O regresso a Portugal levou a Trás-os-Montes, onde os campos e a rotina da agricultura moldaram os seus dias e os seus anos. “Acordava muitas vezes ainda de noite para tratar dos animais e só depois é que ia para a escola”. Guardava ovelhas, ordenhava, cavava a terra, semeava batatas, ajudava na vinha. “Fui obrigado a crescer mais rápido, fez-me homem mais cedo”. Ali, entre o esforço e a rotina, começou a aprender o valor do trabalho e das responsabilidades.
Aos dezoito anos, sentiu que precisava de mais e partiu para o Algarve, à procura de independência e novas oportunidades. Trabalhou nas obras e, durante dois anos, viveu em contentores. “Morava nos contentores da obra, imagina!”, contou com naturalidade, quase como se fosse apenas um detalhe. Com vinte anos, mudou-se finalmente para a cidade que viria a ser a sua casa, onde acabou por se fixar. “No Norte é sempre difícil arranjar algo estável. Aqui parecia haver sempre movimento”.

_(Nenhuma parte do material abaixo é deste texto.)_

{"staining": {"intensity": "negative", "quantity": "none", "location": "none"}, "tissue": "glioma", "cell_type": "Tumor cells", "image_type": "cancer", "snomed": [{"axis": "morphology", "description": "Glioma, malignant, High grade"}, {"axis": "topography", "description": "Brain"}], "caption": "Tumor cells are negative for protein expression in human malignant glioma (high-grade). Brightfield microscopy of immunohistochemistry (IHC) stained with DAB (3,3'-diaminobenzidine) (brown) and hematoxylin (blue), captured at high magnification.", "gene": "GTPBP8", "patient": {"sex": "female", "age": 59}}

Foi ali que Adérito Santos encontrou não só trabalho, mas também o mar e um ritmo de vida diferente, que contrastava com a dureza da sua infância. Tornou-se pedreiro e, ao longo do tempo, passou a encarregado na construção civil. “É um trabalho honesto e necessário… e olha que não é nada fácil de aprender”, afirmou com orgulho. Mas a cidade acabou por lhe trazer ainda mais. Foi em Setúbal que conheceu a sua esposa, nas Manteigadas, enquanto trabalhava numa obra. A história começou de forma direta e divertida, “Foi ela que teve a lata, virou-se para mim e disse que me achava muito lindo”. A partir daí começou o namoro, depois o casamento, e ,finalmente, a família que hoje é a sua maior conquista. “A coisa de que mais me orgulho são os meus filhos”, disse, olhando para as fotografias nas paredes, como se cada sorriso lhe lembrasse que todo o caminho até ali valeu a pena.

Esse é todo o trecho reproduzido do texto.